• [Work order]:
Copy the hunting-photos thread from "## nick brown" to "woodcock as usual.", swapping in "quail" for every "woodcock".

• [Selected text]:
——
# 2022 Hunting Photos



## cwk33041 (Dec 30, 2013)

Post your photos here!

Got out today for the first time and hunted for about an hour. Pretty windy but nice and cool out. Flushed one grouse and bagged one woodcock. I'll be out in the morning.


----------



## selectcut (Dec 19, 2007)

1st wild bird for my pup. Flushed 5 got 1.


----------



## homemadespud (Jan 19, 2014)

Sent from my iPhone using Michigan Sportsman


----------



## nick brown (Mar 6, 2012)

Bear dog. He is 2 years old and is amazing on pheasants but he hasn’t had a lot of grouse contacts. He is starting to figure it out. We are having fun. Looks like a good year for grouse but not finding near as many woodcock as usual.


----------



## Point Blank Kennels (Nov 15, 2015)

First woodcock for my son on Saturday


----------



## bark river (Jan 7, 2012)




----------



## waterfowlhunter83 (Aug 10, 2005)

Not a bad weekend, got the pups first wild bird! He had a couple of points on woodcock on Sunday.


Sent from my iPhone using Michigan Sportsman


----------



## Bradley Barber (Mar 20, 2018)

Still trying to get the grouse pinned consistently but we’re doing well with the woodcock. This forum is helpful for a first time dog handler and Southern transplant to Michigan.


----------



## birdhntr (Jan 25, 2014)

Bradley Barber said:


> Still trying to get the grouse pinned consistently but we’re doing well with the woodcock. This forum is helpful for a first time dog handler and Southern transplant to Michigan.
> View attachment 856187


There used to be a saying "it takes 500 grouse to make a grouse dog"
——
• [The data]:
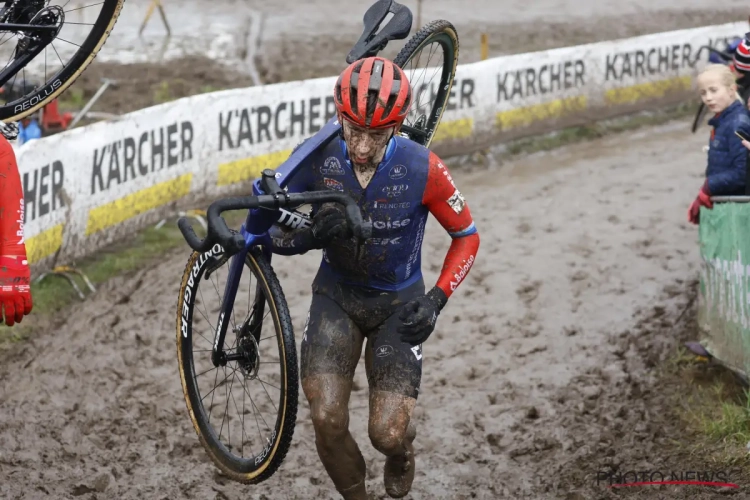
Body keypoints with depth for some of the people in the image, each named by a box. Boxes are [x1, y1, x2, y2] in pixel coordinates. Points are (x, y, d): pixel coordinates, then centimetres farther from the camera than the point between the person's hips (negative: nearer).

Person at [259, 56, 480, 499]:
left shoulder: (421, 169, -22)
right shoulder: (318, 159, -19)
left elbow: (467, 236, -7)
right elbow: (268, 230, -10)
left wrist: (437, 299, -17)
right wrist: (311, 235, -31)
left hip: (399, 304, -1)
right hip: (337, 295, 1)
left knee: (388, 433, -11)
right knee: (327, 420, -16)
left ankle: (401, 457, 28)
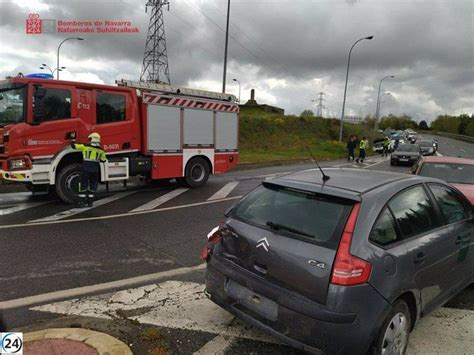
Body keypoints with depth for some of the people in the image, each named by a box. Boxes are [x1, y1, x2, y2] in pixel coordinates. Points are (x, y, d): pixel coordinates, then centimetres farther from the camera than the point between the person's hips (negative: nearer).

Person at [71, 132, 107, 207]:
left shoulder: (85, 147, -4)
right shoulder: (100, 150, 3)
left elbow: (74, 146, 3)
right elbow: (103, 160, 13)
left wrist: (72, 141, 23)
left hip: (86, 169, -2)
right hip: (95, 169, 2)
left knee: (83, 185, 8)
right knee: (93, 186, 11)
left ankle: (82, 201, 9)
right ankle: (90, 202, 13)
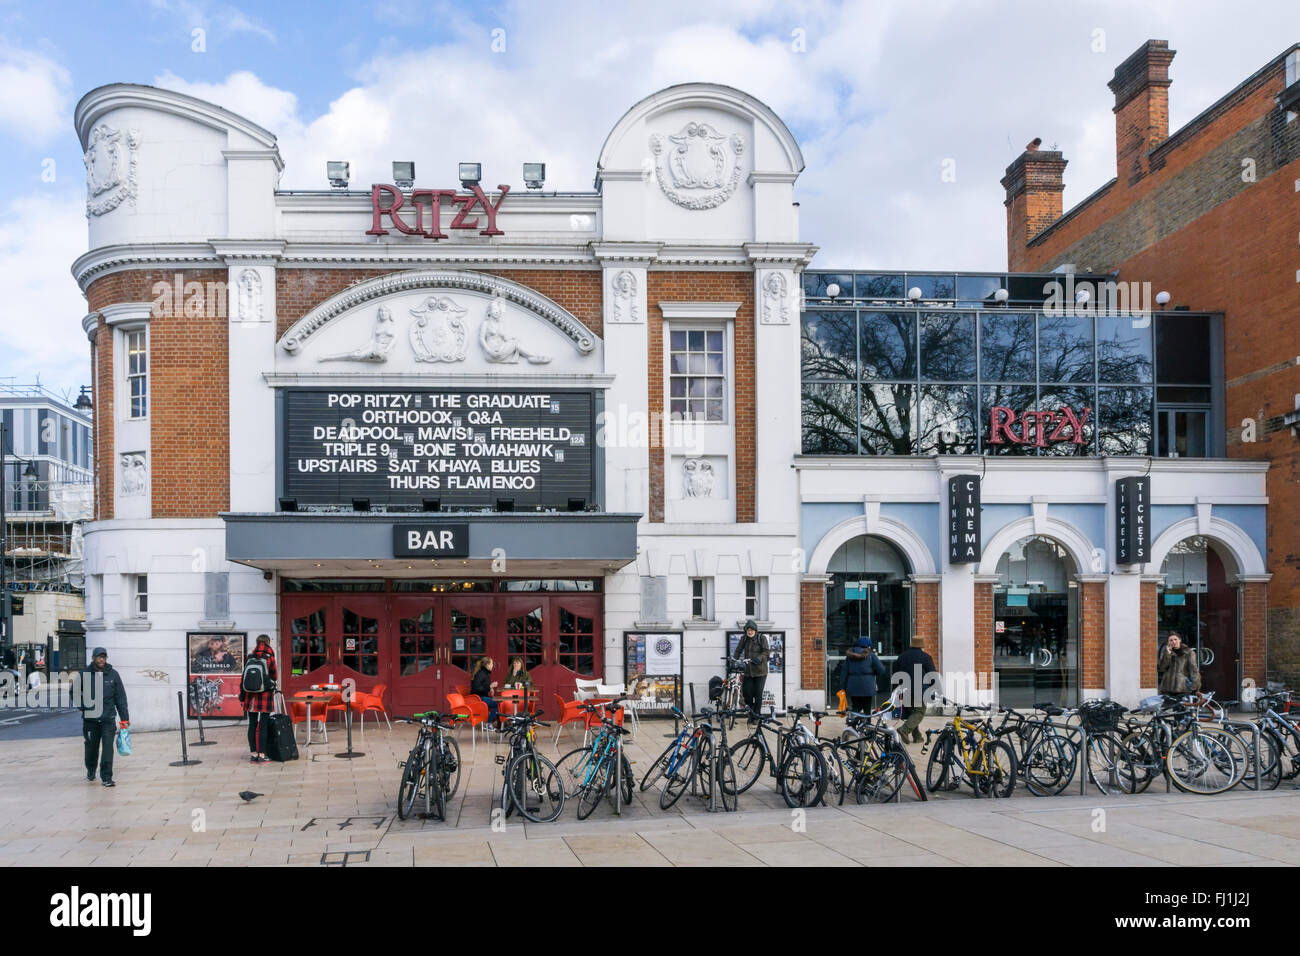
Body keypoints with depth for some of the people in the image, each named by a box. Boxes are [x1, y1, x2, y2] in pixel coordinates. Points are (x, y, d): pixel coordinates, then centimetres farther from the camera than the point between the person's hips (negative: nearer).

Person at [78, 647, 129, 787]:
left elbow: (120, 696, 4)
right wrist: (81, 706, -4)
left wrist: (124, 717, 1)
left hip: (108, 718, -1)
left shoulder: (113, 674, 2)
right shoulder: (84, 674, -1)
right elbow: (75, 692, 11)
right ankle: (90, 773, 36)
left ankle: (106, 777, -4)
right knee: (91, 748, 13)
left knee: (107, 748, -8)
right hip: (90, 718, 1)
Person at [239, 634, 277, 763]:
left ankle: (253, 754, 12)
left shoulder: (250, 658, 4)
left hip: (250, 694, 4)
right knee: (263, 725, -1)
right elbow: (275, 677, -1)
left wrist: (242, 694, 12)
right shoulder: (269, 658, -6)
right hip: (265, 694, -4)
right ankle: (261, 755, -2)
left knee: (252, 724, 8)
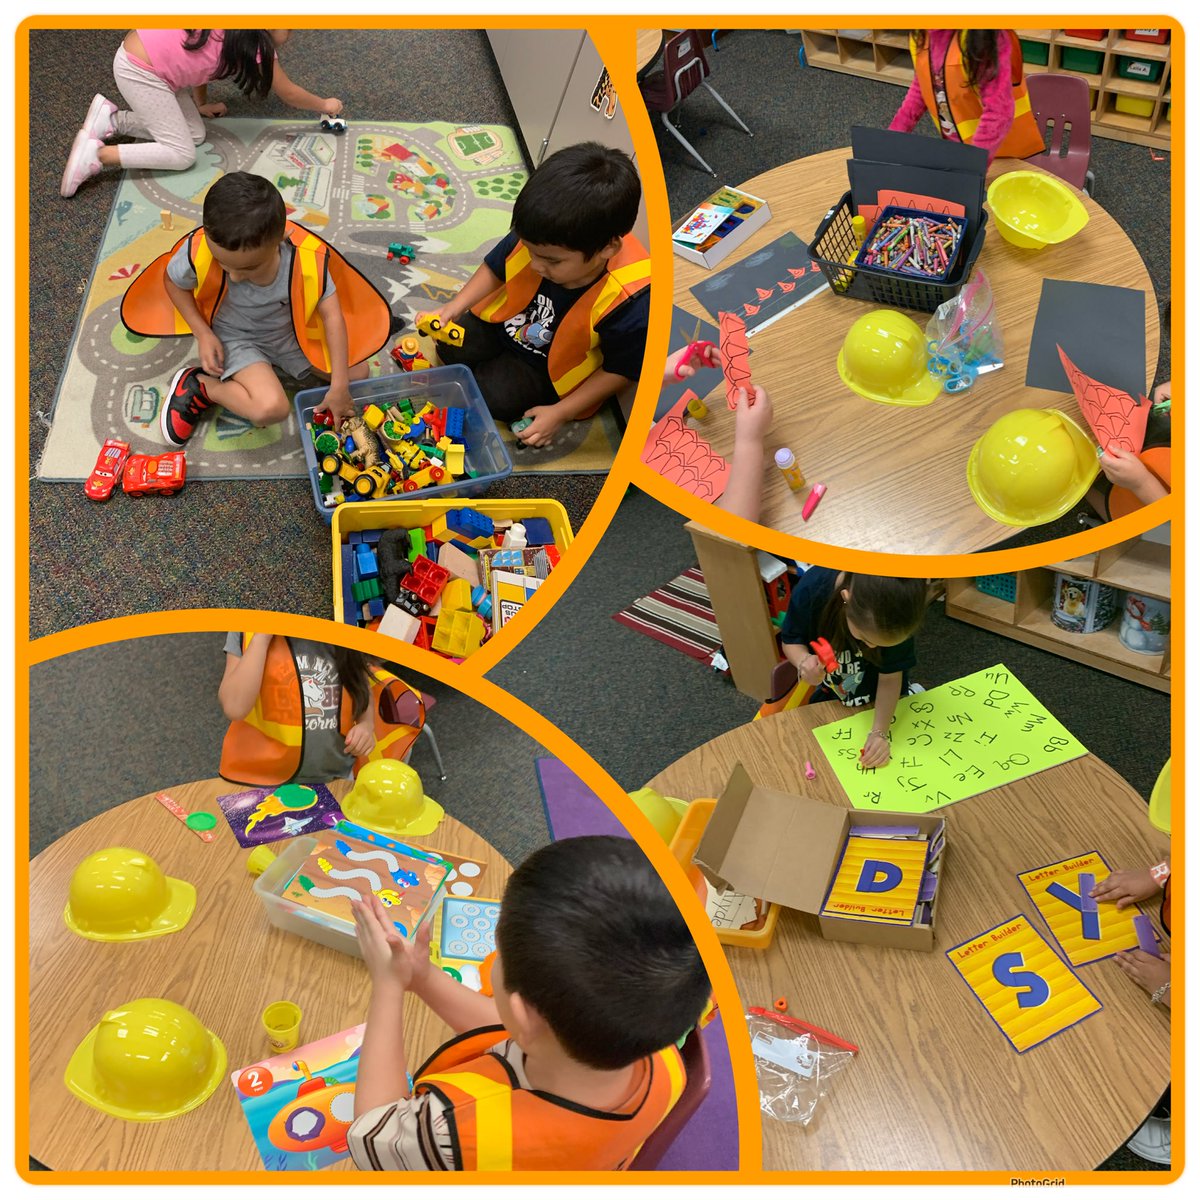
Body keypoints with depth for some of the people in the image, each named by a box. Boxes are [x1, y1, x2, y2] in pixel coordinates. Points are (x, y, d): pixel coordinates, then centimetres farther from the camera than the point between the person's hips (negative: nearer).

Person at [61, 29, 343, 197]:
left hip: (140, 55, 9)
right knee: (183, 155, -5)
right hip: (139, 72, -9)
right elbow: (290, 95, 2)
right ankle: (96, 154, -10)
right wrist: (325, 105, 17)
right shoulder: (258, 47, -10)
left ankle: (111, 119, 12)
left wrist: (201, 104, 26)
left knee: (195, 133, 13)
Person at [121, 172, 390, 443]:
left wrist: (339, 386, -23)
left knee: (357, 372, -6)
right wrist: (204, 335, -16)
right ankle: (197, 386, -4)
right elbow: (173, 281, -7)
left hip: (289, 332, 3)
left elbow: (332, 316, -20)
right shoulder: (199, 251, -31)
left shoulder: (306, 257, -30)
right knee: (271, 408, -28)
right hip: (234, 337, -3)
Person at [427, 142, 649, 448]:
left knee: (496, 396, -13)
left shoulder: (630, 302, -40)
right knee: (452, 348, 0)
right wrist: (455, 306, -17)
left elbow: (619, 370, -22)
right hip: (507, 321, 4)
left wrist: (560, 413, -20)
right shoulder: (535, 237, -29)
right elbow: (495, 268, -4)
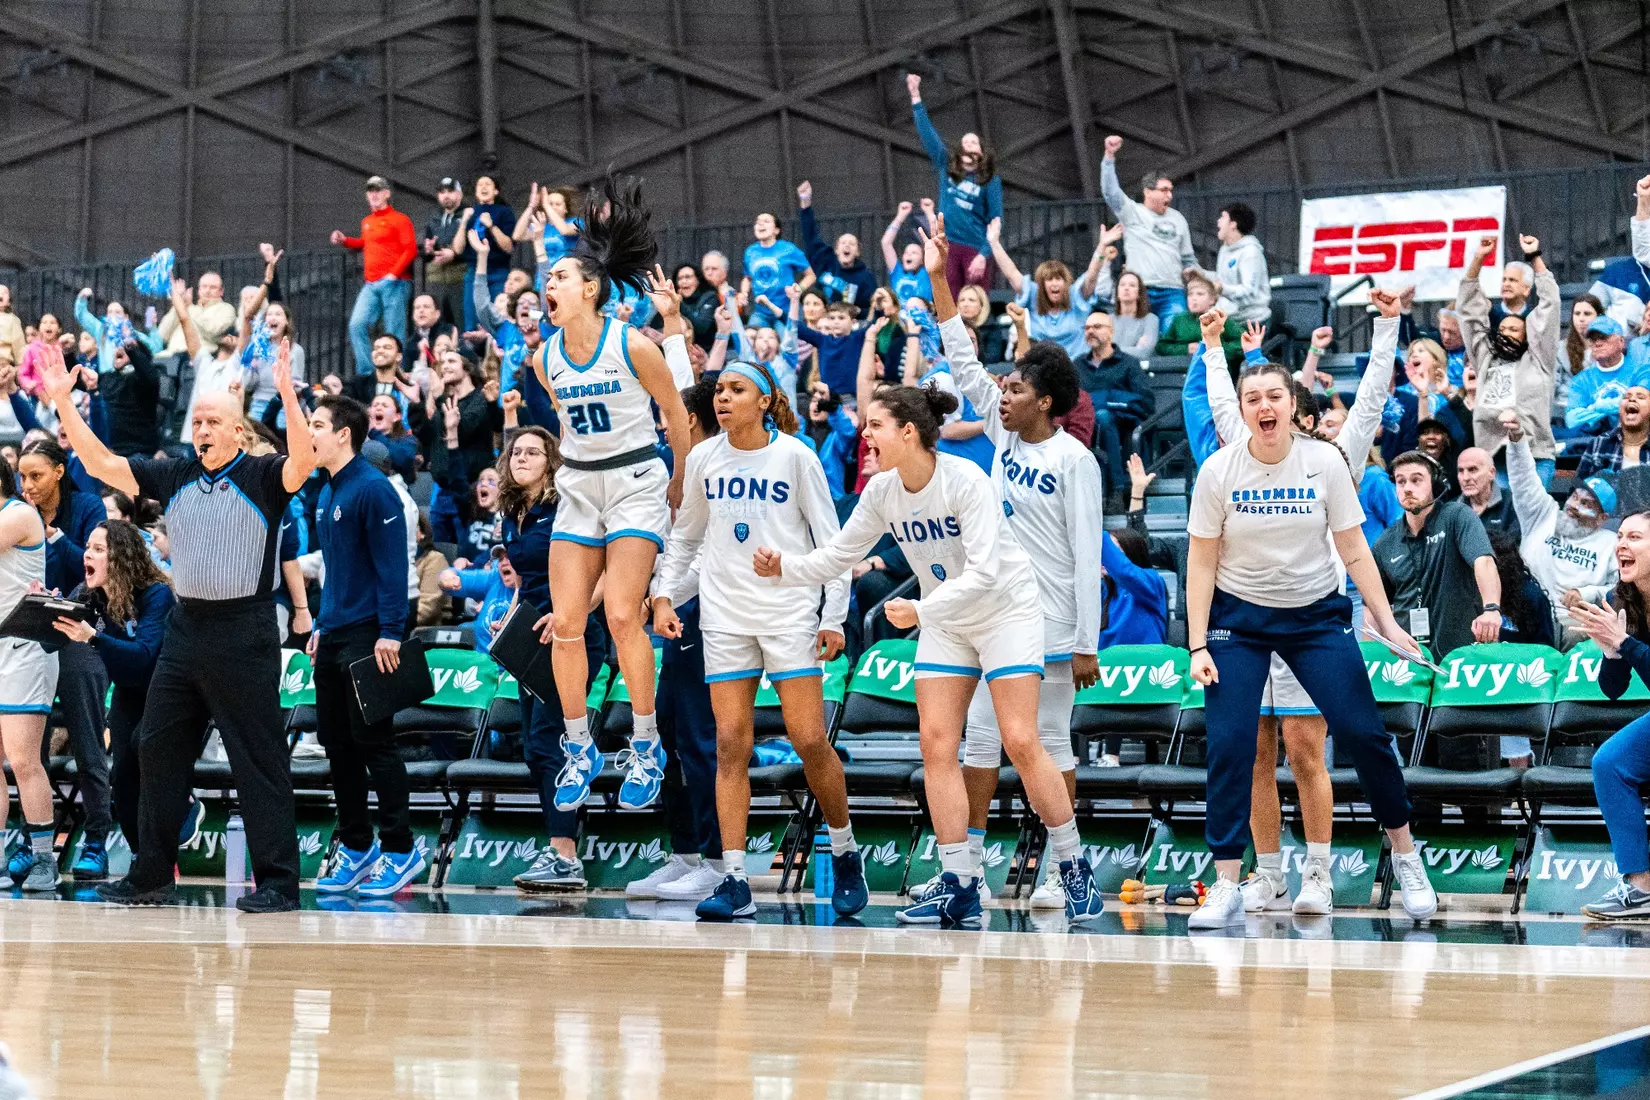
——
• [Response to this task]:
## nick brown (Mar 6, 2012)

Bear dog. He is 2 years old and is amazing on pheasants but he hasn’t had a lot of grouse contacts. He is starting to figure it out. We are having fun. Looks like a good year for grouse but not finding near as many quail as usual.